*WORK INSTRUCTIONS*
1: Please repeat the opening statement to the Committee on the Elimination of Discrimination against Women word for word, from "I would like" up to and including "King’s recent retirement.".
2: Pick up the opening statement to the Committee on the Elimination of Discrimination against Women after its last sentence and keep writing.

*PASSAGE FOR REVIEW*

________________

Opening Statement by Ms. Carolyn Hannan


Division for the Advancement of Women



            Madam Chairperson,

Distinguished experts,


            Friends and colleagues,



It is my honour and privilege to welcome you to United Nations Headquarters for this thirty-first session of the Committee on the Elimination of Discrimination against Women.


Madame Chairperson, distinguished experts,


            I would like to brief you about several events that have taken place since the end of the thirtieth session of the Committee in January 2004.  I will also report on activities of the Division for the Advancement of Women as well as the Office of the Special Adviser on Gender Issues and Advancement of Women, for which I have been Officer-in-Charge since Ms. Angela King’s recent retirement.


            The Commission on the Status of Women held its forty-eighth session from 1 to 12 March 2004 and considered, as part of its multi-year programme of work, two thematic issues: “the role of men and boys in achieving gender equality” and “women's equal participation in conflict prevention, management and conflict resolution and in post-conflict peace-building”. The Commission adopted agreed conclusions on both those themes, and explicitly referred to the role of the Convention and women’s human rights in its agreed conclusions on women’s participation in relation to peace and conflict resolution. The Commission also adopted seven resolutions, including one on the situation of women and girls in Afghanistan, that urges the Afghan Transitional Administration and future Government to, inter alia, implement fully its obligations under the Convention, raise awareness and strengthen knowledge of women and girls and their families about their rights, and support special measures that would guarantee that women are represented in local, provincial and national government positions. The Commission reached agreement on the preparations for its forty-ninth session in 2005, which has as its major focus a review of progress made in the implementation of the Beijing Platform for Action and the outcome document of the 23rd special session of the General Assembly of 2000.  The Commission also adopted a decision to postpone consideration of the future work of the Working Group on Communications on the Status of Women until its fiftieth session in 2006.


The Commission on the Status of Women, in collaboration with the Statistical Commission, held a high-level round table on the theme of gaps and challenges in measuring progress in implementation.  Participants shared practical experiences, lessons learned and challenges encountered in compiling data and measuring progress towards gender equality. This collaborative effort was considered a very important step forward for both commissions.  This Committee may be interested to hear that participants underlined, for example, the importance of statistical information in fulfilling reporting obligations under the Convention on the Elimination of All Forms of Discrimination against Women, and commented that in certain areas, such as violence against women, methodological shortcomings and lack of reporting or under-reporting, led to inaccurate data collection which could also be a cause for poor policies.

________________

*MATERIAL PROVIDED*
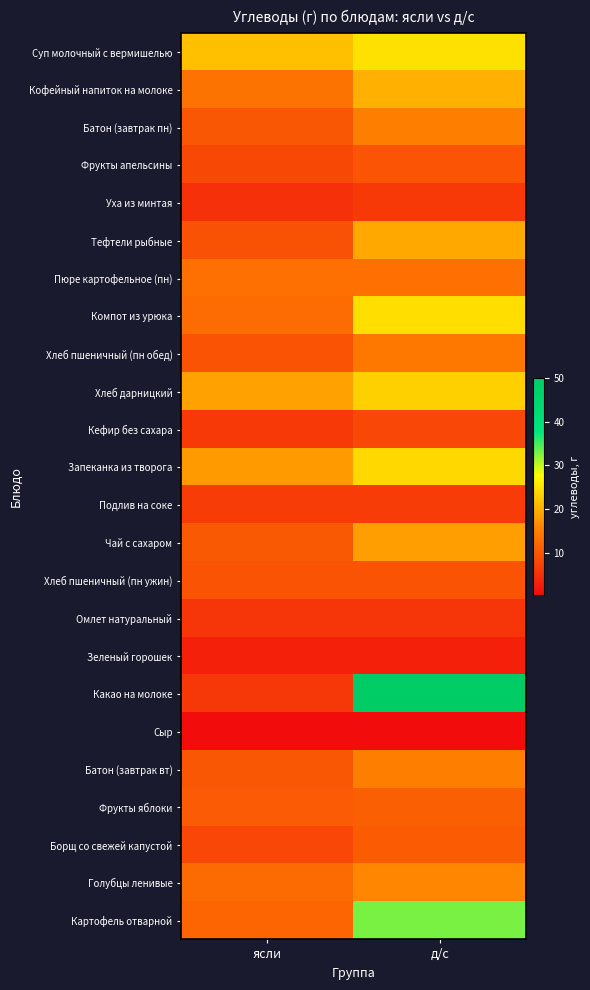

At how many categories does at least one series exceed 37?

1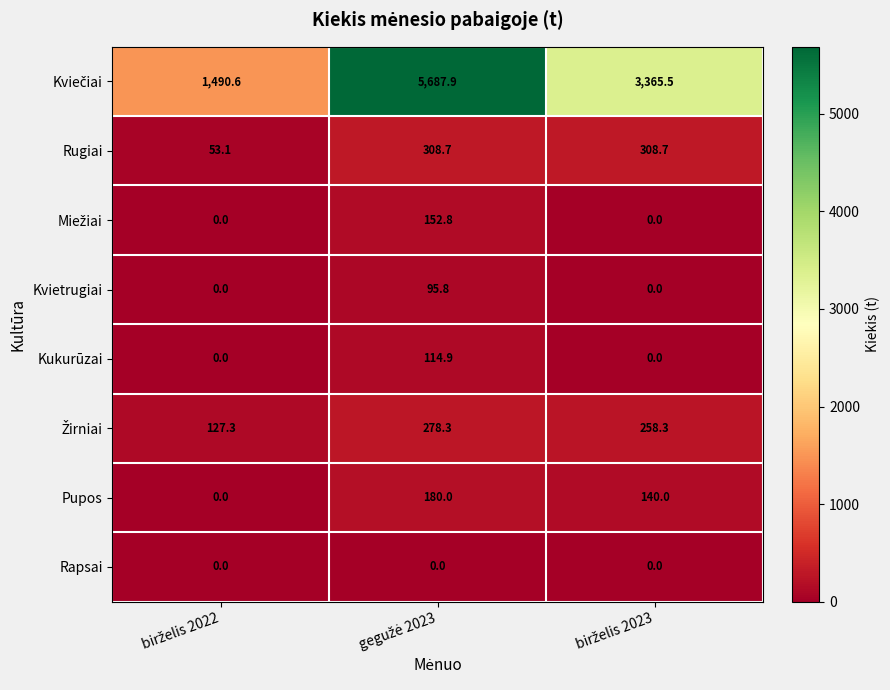

What is the sum of all Rugiai values?

670.5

________________

*TASK RESULTS*
1:
I would like to brief you about several events that have taken place since the end of the thirtieth session of the Committee in January 2004.  I will also report on activities of the Division for the Advancement of Women as well as the Office of the Special Adviser on Gender Issues and Advancement of Women, for which I have been Officer-in-Charge since Ms. Angela King’s recent retirement.

2:
            Ms. Feride Acar, Chairperson of the Committee and I addressed the sixtieth session of the Commission on Human Rights, held in Geneva from 15 March to 23 April 2004. A number of resolutions that were adopted at the session specifically refer to the Convention and the Optional Protocol, while some refer more generally to the work of human rights treaty bodies. Information about selected resolutions and decisions are contained in the ways and means report which is before the Committee.  I would, however, wish to draw to your attention a decision adopted by the Commission on Human Rights (decision 2004/110) by which a new special procedure was created. The Commission decided to appoint for a period of three years, a Special Rapporteur whose mandate will focus on the human rights aspects of trafficking in persons, especially women and children.


Madam Chairperson, distinguished experts,


            I am very pleased to report that since your last meeting in January 2004, two more States have ratified the Convention, Kiribati on 17 March 2004 and Swaziland on 26 March 2004, both without reservations, bringing the total number of States parties to the Convention to 177.  Among the core human rights treaties, the Convention ranks as number two in terms of the-number of States that have ratified or acceded to it.  There are now 62 States parties to the Optional Protocol to the Convention, an additional 3 ratifications since the last session, namely: Belarus on 3 February 2004, Belgium on 17 June 2004 and the Libyan Arab Jamarihiya on 18 June.  We have also had an additional acceptance of the amendment to article 20.1 of the Convention on the Committee’s meeting time, namely Ireland, bringing the total number of acceptances to 44. Furthermore, I am pleased to inform you that two States parties recently decided to withdraw reservations to the Convention. On 29 April 2004, Switzerland notified the Secretary-General that it had decided to withdraw its reservation in respect of article 7 (b) made upon ratification, and on 11 June 2004, the Government of Ireland notified the Secretary-General that it had decided to withdraw its reservation to articles 13(b) and (c) made upon accession.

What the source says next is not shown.